Jay Cutler had the leathery skin of a man who spent a lot of time outdoors, and appeared to be wearing eyeliner. Salvatore quickly shuffled through his options of how to handle the guy. He tried for vulnerable confidant. “Thank you for your help identifying Lucy’s body,” said Salvatore. “That must have been very hard.”

Jay shrugged, closed off. Salvatore switched tack. “Did she have any close friends that you know of? Any regular visitors…maybe a boyfriend?” He wanted to establish how well this guy knew Lucy from the get-go. The eyeliner signaled gay to Salvatore, or maybe straight-but-artistic.

They reached Lucy’s apartment and the guy inserted his key. “Last weekend, she was grilling by the pool,” said Jay. “She must have had a friend over, right? Nobody grills by the pool alone, right?”

This question did not seem to require an answer. Salvatore handed Jay his card. “Will you call me if you think of anything else?”

“Sure, of course,” said Jay. He paused on the stairwell, not opening the condo, so Salvatore waited. (A classic “hand on the doorknob” revelation…it was a common phenomenon that Salvatore or a colleague would conduct a long interrogation and get nothing from a witness or suspect until the person got up to leave, and then—hand on the doorknob—started to spill.)

“She was really gorgeous,” said Jay, looking not at Salvatore but at Lucy’s rubber doormat. “I wondered if maybe she danced or something. You know, at the Yellow Rose.”

The Yellow Rose was a strip club on the outskirts of the city. It wasn’t as seedy as some of the clubs and “spas” Salvatore’s colleagues in trafficking had to frequent, but it was a bit run-down. Salvatore and Jacquie had gone there once, before they’d had kids, when they were a bit drunk and feeling frisky. They’d thought it would be transgressive and fun, but Salvatore just found it depressing. In order to enjoy yourself at the Yellow Rose you had to be able to silence the part of your brain that wondered about the dancers’ inner lives, what they had to do to turn on their smiles each night.
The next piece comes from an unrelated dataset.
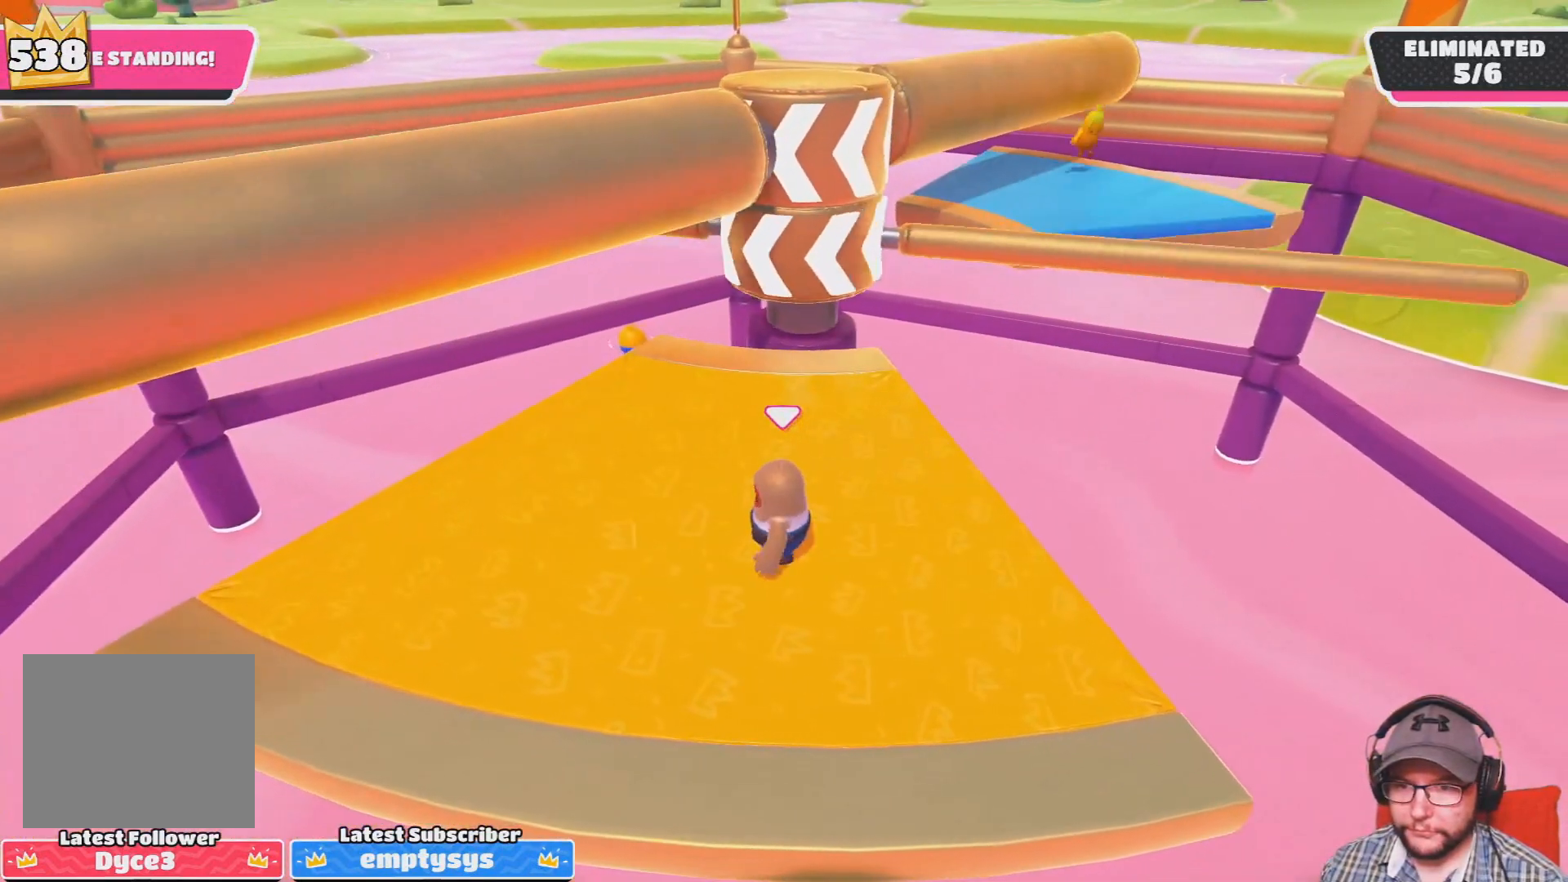
{"buttons": ["CROSS"], "left_stick": "right", "right_stick": "center", "events": [[167, "left_stick", "right"], [267, "CROSS", "down"], [400, "CROSS", "up"], [467, "CROSS", "down"]]}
Salvatore couldn’t silence that part of his brain.

“The Yellow Rose?” he said. “You mean you think she was a stripper?”

“I don’t know anything,” said Jay in an insinuating tone.

“What makes you think she may have worked in the clubs?”

“Nothing,” said Jay. “Nothing. A lot of these girls, though…” His voice trailed off. He looked at Salvatore pointedly, though what the point was, exactly, Salvatore wasn’t sure. Was he claiming that most waitresses were strippers? Or that many strippers lived in this particular condo complex?